Der geile Bock ist der Teufel!

von Andreas Witt

Der geile Bock!“ – Dieser provokante Ausruf muss Anerkennung sein. Denn wie sonst ließe sich erklären, dass man T-Shirts und Pullis mit dem Aufdruck „geiler Bock“ kaufen kann? Es muss erstrebenswert sein, ein geiler Bock zu sein. Zumindest scheint es Menschen zu geben, die als solche erkannt werden wollen. Bemerkenswert – hat der Ausruf „du geiler Bock!“ denn nicht auch gleichermaßen eine negative Bedeutung? Beinhaltet die Redewendung nicht auch Verachtung für einen Lüsternen, dem es nur um die Befriedung seiner eigenen sexuellen Bedürfnisse geht?

Wer oder was ist also der „geile Bock“?

Szenenwechsel – Walpurgisnacht: Viele Frauen und einige Männer fliegen nackt auf einem Besen oder reiten auf einem Ziegenbock durch die Luft. Sie zelebrieren den Hexensabbat: Sie singen und tanzen ekstatisch um ihren Herrn, den Teufel, herum, während dieser in der Gestalt eines Ziegenbocks auf einem Thron sitzt. Das nächtliche Treiben mündet in einer großen Sexorgie. Dieser Exzess war im späten Mittelalter Realität – zumindest in der Vorstellung vieler Menschen, wenn sie an Hexen, Magier und den Teufel dachten. Auch gelehrte Theologen, wie zum Beispiel der berühmte Reformator Martin Luther, glaubten fest an Hexen und die Existenz des Teufels.
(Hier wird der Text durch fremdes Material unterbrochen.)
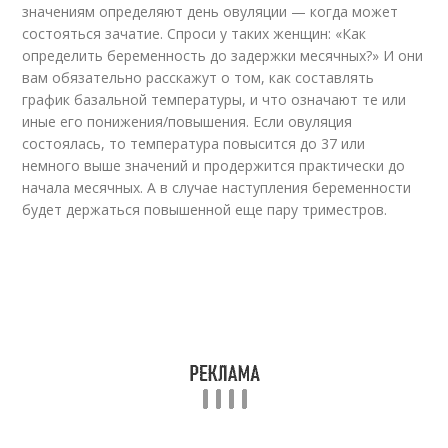
значениям определяют день овуляции — когда может
состояться зачатие. Спроси у таких женщин: «Как
определить беременность до задержки месячных?» И они
вам обязательно расскажут о том, как составлять
график базальной температуры, и что означают те или
иные его понижения/повышения. Если овуляция
состоялась, то температура повысится до 37 или
немного выше значений и продержится практически до
начала месячных. А в случае наступления беременности
будет держаться повышенной еще пару триместров.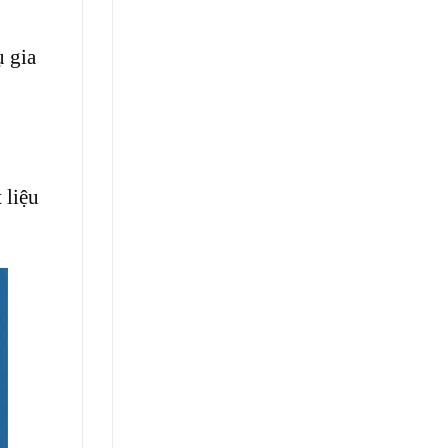
ụ gia
 liệu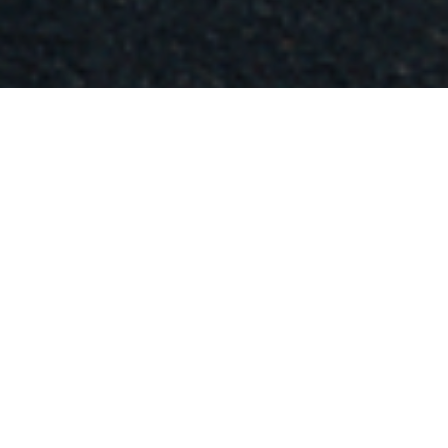
Fahrzeugeinrichtung und mehr.
Unsere Produkte & Services!
Erfahren Sie jetzt mehr über unsere
verschiedenen Produktlinien.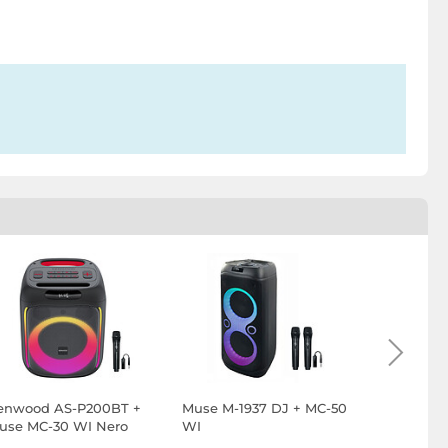
enwood AS-P200BT +
Muse M-1937 DJ + MC-50
Muse M-19
use MC-30 WI Nero
WI
WI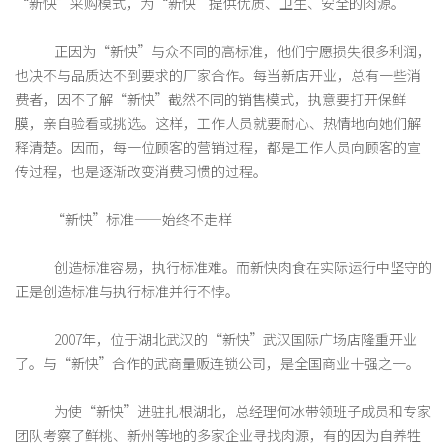
“新快”采购模式，为“新快”提供优质、卫生、安全的肉源。
正因为“新快”与众不同的高标准，他们宁愿损失很多利润，
也决不与品质达不到要求的厂家合作。每当新店开业，总有一些消
费者，因不了解“新快”截然不同的销售模式，执意要打开保鲜
膜，亲自验看或挑选。这样，工作人员就要耐心、热情地向她们解
释清楚。因而，每一位顾客的营销过程，都是工作人员向顾客的宣
传过程，也是逐渐改变消费习惯的过程。
“新快”标准——始终不走样
创造标准容易，执行标准难。而新快肉食在实际运行中坚守的
正是创造标准与执行标准并行不悖。
2007年，位于湖北武汉的“新快”武汉国际广场店隆重开业
了。与“新快”合作的武商量贩连锁公司，是全国商业十强之一。
为使“新快”进驻扎根湖北，总经理何冰带领班子成员和专家
团队考察了鲜桃、新州等地的多家企业寻找肉源，有的因为自养牲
Eine Kernfrage zum Verhör von Hexen aus dem berüchtigten „Hexenhammer“, einem unseligen Buch, das eine Legitimation und eine Art Leitfaden für die Hexenverfolgungen und Hexenprozesse darstellte, lautet: „In was Gestalten anfangs der leidige Teufel zu ihr gekommen war, item (d. h.) zu Morgen, Mittag, abends oder nachts?“* Die hier angesprochene „Teufelsbuhlschaft“ zählte bei der Hexenverfolgung zu den zentralen Vorwürfen. Man glaubte nämlich, der Teufel nehme zum trügerischen Schein wahlweise den Körper eines Mannes oder einer Frau an, um mit einem Mensch den Geschlechtsakt zu vollziehen und sich dadurch dessen Seele zu bemächtigen. Das klingt für den Mensch wenig lustvoll. Nach heutigen Maßstäben würde man dies als klaren Übergiff gegen die sexuelle Selbstbestimmung werten. Ein Übergriff, der nicht nur die persönlichen körperlichen Grenzen verletzt, sondern auch die Seele. Woher stammt diese Vorstellung, dass der Teufel als „geiler Bock“ sein Unwesen treibt?

In der Bibel finden sich nur relativ wenige Texte, in denen der Teufel als Person vorkommt. Bekannte Texte sind das Buch „Hiob“ im Alten Testament oder im Neuen Testament die Geschichte von der „Versuchung Jesu“ durch den Teufel (Mt 4.1–11 par.). Allerdings erscheint der Teufel hier als Gegenspieler bzw. Widersacher Gottes und nicht als „geiler“ Bock, der etwa versucht hätte, Jesus in der Wüste sexuell zu verführen. Unsere geläufigen Bilder und Vorstellungen vom Teufel haben vielfältige, größtenteils außerbiblische Wurzeln: Der bocksbeinige Teufel mit Hörnern, Schwanz und Pferdefuß erinnert an den Hirtengott Pan aus der griechischen Mythologie. Pan – ursprünglich unter anderem ein Fruchtbarkeitsgott – ist stets hinter schönen Mädchen oder Jünglingen her – ein „echt megageiler Bock“. Der Ziegenbock gilt in verschiedenen Kulturkreisen als Symbol für große männliche Potenz – im positiven oder negativen Sinn.

Der „geile Bock“ ist also der Teufel selbst. Böse, durchtrieben, sexgierig und gewalttätig. Kein nachahmenswertes Vorbild. Allen denjenigen, die meinen, „ein geiler Bock“ wäre ein attraktiver Mann, der „Erfolg“ bei den Frauen hat, dem sei gesagt, dass er einem Geschlechterverhältnis nachhängt, das im VCP schon längst berholt ist.

* Zitiert nach: H. Staschen / T. Hauschild, Hexen, Krumwisch 2001, S. 72.